Furono pronti per ripartire in tarda mattinata: Heze aveva insistito perché approfittassero dalla situazione per riprendere le forze, dato che ci sarebbero volute un altro paio di notti all’addiaccio prima di raggiungere Capovalle. Quando lasciarono la locanda il sole era già alto, poche nuvole sfilacciate si rincorrevano in cielo e in paese c’era movimento perché era giorno di mercato.

Tomira preparò loro il pranzo e riempì le loro borse di provviste più di quanto avessero chiesto, tuttavia, mentre faceva scivolare nella bisaccia di Heze una bottiglietta del liquore che produceva sottobanco, si avvicinò al suo orecchio e gli sussurrò: “Sei in qualche guaio? Hai bisogno d’aiuto?”

Il ragazzo lanciò un’occhiata in tralice al compagno di viaggio: era intento a bere una spremuta di frutta e completamente estraneo a quello scambio di battute.

“No.
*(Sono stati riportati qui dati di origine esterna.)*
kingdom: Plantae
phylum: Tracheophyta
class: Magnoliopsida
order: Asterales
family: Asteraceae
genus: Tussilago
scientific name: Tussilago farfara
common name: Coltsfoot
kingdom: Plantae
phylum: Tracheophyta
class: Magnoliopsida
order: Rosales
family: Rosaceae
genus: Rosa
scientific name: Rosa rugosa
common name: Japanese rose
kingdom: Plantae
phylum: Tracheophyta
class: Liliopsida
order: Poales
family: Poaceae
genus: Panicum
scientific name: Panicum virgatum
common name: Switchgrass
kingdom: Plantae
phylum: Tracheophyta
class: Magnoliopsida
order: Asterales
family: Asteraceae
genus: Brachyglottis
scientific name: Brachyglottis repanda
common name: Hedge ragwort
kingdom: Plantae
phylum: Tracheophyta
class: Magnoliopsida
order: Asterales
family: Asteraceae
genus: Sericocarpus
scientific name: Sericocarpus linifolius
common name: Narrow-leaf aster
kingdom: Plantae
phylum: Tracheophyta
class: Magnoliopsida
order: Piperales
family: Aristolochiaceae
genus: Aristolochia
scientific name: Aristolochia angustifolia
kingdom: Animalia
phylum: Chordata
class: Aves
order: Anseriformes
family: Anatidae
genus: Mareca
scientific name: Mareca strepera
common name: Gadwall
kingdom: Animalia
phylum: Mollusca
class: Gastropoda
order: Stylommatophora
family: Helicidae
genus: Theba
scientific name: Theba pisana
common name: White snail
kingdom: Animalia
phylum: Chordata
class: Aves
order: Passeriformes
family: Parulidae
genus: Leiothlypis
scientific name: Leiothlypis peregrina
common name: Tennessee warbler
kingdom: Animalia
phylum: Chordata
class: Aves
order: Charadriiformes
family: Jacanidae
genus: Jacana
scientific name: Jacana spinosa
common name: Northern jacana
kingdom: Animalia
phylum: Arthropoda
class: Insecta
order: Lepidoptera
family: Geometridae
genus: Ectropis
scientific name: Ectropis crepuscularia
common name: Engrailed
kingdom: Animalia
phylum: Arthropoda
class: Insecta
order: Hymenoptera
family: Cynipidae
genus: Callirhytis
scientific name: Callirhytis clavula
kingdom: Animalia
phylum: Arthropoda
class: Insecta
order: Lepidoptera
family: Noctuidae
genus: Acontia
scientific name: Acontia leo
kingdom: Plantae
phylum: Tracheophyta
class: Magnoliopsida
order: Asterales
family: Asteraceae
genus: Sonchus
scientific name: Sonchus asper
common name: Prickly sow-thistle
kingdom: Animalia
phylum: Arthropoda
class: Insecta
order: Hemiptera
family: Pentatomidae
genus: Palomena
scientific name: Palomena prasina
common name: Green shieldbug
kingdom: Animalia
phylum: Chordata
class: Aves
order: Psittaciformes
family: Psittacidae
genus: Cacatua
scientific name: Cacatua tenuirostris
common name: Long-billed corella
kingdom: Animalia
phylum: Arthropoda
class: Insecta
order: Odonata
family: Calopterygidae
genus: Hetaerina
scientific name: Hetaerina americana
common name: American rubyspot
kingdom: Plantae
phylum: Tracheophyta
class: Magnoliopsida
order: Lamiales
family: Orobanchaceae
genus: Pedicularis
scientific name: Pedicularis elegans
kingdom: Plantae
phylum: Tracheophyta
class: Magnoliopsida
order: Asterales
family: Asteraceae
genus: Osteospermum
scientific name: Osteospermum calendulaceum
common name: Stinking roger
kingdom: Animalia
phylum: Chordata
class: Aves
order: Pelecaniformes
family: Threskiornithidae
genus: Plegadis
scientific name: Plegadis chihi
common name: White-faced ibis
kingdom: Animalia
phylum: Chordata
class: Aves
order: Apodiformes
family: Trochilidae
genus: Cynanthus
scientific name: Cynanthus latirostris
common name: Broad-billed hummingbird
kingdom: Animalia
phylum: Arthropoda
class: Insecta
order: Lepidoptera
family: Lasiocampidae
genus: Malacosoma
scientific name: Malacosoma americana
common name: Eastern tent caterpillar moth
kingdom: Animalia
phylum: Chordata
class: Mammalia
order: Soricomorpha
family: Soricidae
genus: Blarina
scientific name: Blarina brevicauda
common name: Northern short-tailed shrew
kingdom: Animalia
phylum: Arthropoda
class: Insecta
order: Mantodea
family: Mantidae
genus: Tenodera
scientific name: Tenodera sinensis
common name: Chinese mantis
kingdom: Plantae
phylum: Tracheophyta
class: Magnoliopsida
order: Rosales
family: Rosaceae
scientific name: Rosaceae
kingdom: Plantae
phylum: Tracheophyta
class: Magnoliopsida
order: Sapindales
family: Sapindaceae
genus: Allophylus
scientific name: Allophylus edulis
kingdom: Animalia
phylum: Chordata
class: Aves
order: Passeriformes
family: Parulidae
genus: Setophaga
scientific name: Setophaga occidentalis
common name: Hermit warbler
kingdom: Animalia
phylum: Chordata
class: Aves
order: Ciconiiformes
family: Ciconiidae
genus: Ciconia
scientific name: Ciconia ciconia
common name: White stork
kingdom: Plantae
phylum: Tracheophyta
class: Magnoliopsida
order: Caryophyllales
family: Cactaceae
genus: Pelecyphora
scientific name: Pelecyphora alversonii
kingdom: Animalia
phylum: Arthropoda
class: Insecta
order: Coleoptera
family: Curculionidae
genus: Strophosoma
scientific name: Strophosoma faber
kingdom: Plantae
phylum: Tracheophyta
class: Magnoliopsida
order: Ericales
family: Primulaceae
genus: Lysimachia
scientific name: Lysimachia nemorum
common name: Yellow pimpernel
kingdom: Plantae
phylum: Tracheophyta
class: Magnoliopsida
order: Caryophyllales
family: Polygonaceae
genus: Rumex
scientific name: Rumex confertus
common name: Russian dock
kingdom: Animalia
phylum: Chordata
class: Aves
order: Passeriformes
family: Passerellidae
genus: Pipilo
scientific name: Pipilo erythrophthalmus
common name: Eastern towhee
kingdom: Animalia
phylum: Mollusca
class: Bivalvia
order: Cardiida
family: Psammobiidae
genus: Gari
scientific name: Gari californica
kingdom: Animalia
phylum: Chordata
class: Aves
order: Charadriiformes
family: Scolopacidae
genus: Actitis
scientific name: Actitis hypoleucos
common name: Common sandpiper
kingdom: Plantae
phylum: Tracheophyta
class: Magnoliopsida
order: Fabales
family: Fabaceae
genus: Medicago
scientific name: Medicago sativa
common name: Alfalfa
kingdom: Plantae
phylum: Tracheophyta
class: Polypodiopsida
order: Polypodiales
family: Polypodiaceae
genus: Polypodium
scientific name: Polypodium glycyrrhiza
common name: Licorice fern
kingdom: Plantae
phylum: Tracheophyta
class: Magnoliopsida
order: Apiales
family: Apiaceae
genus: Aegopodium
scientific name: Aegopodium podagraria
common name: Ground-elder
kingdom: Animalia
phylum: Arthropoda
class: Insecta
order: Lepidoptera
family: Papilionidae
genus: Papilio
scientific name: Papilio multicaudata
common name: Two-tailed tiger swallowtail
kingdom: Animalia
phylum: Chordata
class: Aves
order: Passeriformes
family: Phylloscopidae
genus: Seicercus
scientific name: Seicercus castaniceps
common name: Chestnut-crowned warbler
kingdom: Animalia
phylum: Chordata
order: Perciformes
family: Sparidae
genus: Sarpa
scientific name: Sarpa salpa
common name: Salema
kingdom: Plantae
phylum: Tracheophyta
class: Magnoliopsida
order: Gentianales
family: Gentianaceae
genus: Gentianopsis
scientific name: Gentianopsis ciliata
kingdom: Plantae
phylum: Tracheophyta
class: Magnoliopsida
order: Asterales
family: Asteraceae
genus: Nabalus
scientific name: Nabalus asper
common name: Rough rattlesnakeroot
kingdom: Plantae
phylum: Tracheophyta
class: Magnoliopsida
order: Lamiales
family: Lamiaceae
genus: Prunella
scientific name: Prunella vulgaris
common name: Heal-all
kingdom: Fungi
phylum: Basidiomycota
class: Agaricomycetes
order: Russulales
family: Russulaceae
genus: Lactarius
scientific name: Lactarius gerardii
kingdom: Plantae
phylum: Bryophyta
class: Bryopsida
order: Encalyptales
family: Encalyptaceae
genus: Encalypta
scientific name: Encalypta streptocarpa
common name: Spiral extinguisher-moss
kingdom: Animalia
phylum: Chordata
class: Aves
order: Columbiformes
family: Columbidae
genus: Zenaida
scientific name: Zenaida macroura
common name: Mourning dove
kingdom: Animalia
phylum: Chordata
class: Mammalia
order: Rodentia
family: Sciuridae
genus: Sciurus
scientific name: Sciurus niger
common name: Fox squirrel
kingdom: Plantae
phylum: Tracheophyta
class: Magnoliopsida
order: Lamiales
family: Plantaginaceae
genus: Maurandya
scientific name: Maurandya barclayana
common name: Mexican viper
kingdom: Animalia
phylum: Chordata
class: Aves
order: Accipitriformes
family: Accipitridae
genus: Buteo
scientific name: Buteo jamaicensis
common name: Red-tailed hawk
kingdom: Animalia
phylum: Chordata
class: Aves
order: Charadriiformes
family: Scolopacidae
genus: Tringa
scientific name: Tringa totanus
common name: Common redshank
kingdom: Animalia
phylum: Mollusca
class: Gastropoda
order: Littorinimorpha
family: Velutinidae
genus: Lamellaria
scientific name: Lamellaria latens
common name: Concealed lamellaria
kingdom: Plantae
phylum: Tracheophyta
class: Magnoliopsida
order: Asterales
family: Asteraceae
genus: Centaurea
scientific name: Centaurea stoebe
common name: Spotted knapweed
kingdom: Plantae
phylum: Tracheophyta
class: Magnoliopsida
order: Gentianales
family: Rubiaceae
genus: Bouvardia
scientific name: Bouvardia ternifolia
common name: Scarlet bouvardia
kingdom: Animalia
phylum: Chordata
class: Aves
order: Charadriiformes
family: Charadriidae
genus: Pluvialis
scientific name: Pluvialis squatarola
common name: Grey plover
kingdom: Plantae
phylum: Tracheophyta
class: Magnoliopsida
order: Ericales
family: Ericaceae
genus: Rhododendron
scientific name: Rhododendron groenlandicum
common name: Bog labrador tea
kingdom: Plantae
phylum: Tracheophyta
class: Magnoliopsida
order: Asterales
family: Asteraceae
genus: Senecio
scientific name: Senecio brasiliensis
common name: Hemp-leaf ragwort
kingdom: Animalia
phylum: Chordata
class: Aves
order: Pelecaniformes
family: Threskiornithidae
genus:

Perché?”

“Lavori per…” fece una specie di gesto scaramantico “per un mago! In che casino ti sei andato ficcare?”

“Nessun casino, Tomira. Voleva andare a Feuzte, ha degli affari là, ha fretta… che ne so. Ma mi paga bene ed è…” alzò di nuovo lo sguardo verso di lui “gentile. Viaggiare con lui è un piacere.”

“Heze, benedetto ragazzo… è un mago. Quelli sono incantatori, ci mettono un attimo ad abbindolarti, ma hanno sempre dei secondi fini che non ti dicono. Fini che non sono roba per noi.”

“O forse crediamo che non lo siano perché nessuno gli fa mai delle domande.”

“Mi sto solo preoccupando per te. Tieni gli occhi aperti!”

“Lo farò. Ma tu non lasciarti fregare dai pregiudizi. Hai visto dove possono portare.”

Le strizzò l’occhio, poi fece un cenno al suo compagno.

“Pronto a partire?”

Lui annuì sorridendo.

Quel mattino aveva un’espressione particolarmente serena: il cibo caldo, il riposo, l’essersi potuto lavare e cambiare sembravano averlo messo di buon umore. Non doveva essere proprio abituato alle scomodità di un viaggio, men che meno agli imprevisti, ma gli bastava davvero poco per soddisfare le sue esigenze: Heze si era fatto l’idea che nell’enclave di Villanuova, a scapito di tutti i sentiti dire, i Persuasori dovessero condurre una vita piuttosto umile.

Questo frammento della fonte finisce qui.